Dans le cas contraire, il est fort à parier que la situation se soldera par une action en justice ou par un duel.

Ce fut effectivement le cas pour le contrat de cession d’exploitation de licences de progiciels conclu entre la société C. et la société C. R. D.

La société C. R. D. avait fait appel à la société C. afin de procéder à la refonte complète de son système d’information hospitalier.

A ce titre, par contrat du 16 novembre 2001, la société C. avait concédé à la C.R.D l’exploitation de licences de progiciels destinés notamment à la gestion des dossiers médicaux et à la création d’une base de données des médicaments.

Suite à l’installation, des dysfonctionnements vont apparaître sur un des modules installés par la société C.

La société C. R. D. considérant que les retards et les dysfonctionnements des logiciels commandés constituaient des manquements graves, a résilié unilatéralement le contrat le 28 novembre 2003.

La société C. a alors assigné la société C.R.D en paiement de certaines sommes.

Tout comme les juges de première instance, la Cour d’appel de Grenoble a, le 29 novembre 2013, constaté la résolution judiciaire du contrat de cession de licence d’exploitation et a condamné la société C. à payer à la société C.R.D la somme de 48 992,38 euros avec intérêts au taux légal à compter du 23 novembre 2003.

La société C. a alors formé un pourvoi en cassation en considérant qu’il n’était pas justifié que ses manquements avaient un degré de gravité justifiant la résolution unilatérale du contrat et que la société C. avait eu un comportement fautif en ne la mettant pas en mesure de réaliser la mise au point effective du système informatique vendu ce qui était de nature à la décharger de sa responsabilité.

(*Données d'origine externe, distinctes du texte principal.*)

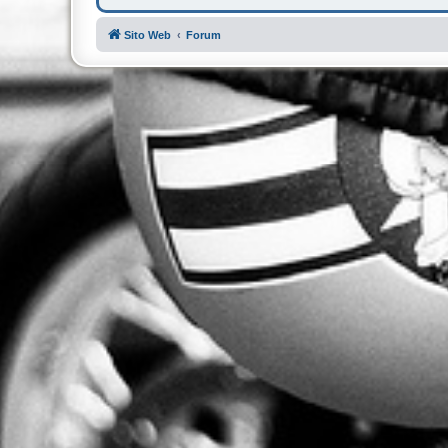
Sito Web
Forum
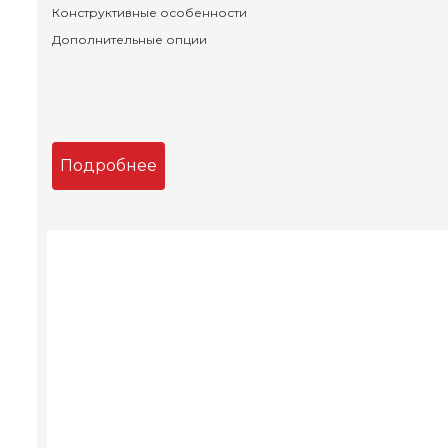
Конструктивные особенности
Дополнительные опции
Подробнее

La Cour de Cassation rejette le pourvoi aux motifs que « si les manquements et dysfonctionnements constatés ne mettaient pas fondamentalement en danger la vie des malades, la préparation des médicaments, pouvait en être perturbée dans quelques cas précis et sous certaines conditions, qu’outre ses dangers potentiels, même à les supposer exceptionnels, la responsabilité des établissements concernés pouvait être engagée en cas d’utilisation d’une base de données non sécurisée et non d’agrée ; que par ces constatations et appréciations faisant ressortir d’un côté l’absence de comportement fautif de la clinique de l’autre la gravité des manquements justifiant la résolution unilatérale du contrat, la cour d’appel, (…)a légalement justifié sa décision ».

En l’espèce, le rapport d’expertise constatait que seul un des modules avait été testé, que les dysfonctionnements pouvaient être aisément réparés mais que la société C. n’avait pas su apporter les réponses adéquates rapides et formalisées à toutes les demandes de correction de la société C.R.D.

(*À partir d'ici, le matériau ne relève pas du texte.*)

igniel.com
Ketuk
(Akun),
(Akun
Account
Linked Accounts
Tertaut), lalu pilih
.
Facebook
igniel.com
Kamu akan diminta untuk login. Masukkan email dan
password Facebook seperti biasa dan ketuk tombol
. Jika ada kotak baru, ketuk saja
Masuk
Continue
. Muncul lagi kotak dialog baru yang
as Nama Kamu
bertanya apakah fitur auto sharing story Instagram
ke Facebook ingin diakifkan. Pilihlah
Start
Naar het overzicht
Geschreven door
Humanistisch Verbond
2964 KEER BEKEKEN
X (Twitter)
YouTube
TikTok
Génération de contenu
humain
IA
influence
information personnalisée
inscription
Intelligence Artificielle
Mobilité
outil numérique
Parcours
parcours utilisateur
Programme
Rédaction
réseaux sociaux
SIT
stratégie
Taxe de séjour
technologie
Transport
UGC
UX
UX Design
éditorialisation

Ces manquements ayant pour conséquence des erreurs dans la préparation des médicaments des patients, pouvant engager la responsabilité de la société C., la Cour considère que c’est à bon droit que la société C. R. D. a pu résilier unilatéralement le contrat et ce d’autant plus que la preuve du comportement fautif de cette dernière n’était pas rapportée.

En conclusion, le prestataire informatique (la société C. en l’espèce) doit rester extrêmement réactif lors de l’exécution du contrat à fin de solutionner tous les dysfonctionnements lors de la mise en place du logiciel sous peine de voir résilier le contrat à ses torts, sans pouvoir toutefois se retrancher derrière une absence de coopération de son client (la société C.R.D en l’espèce).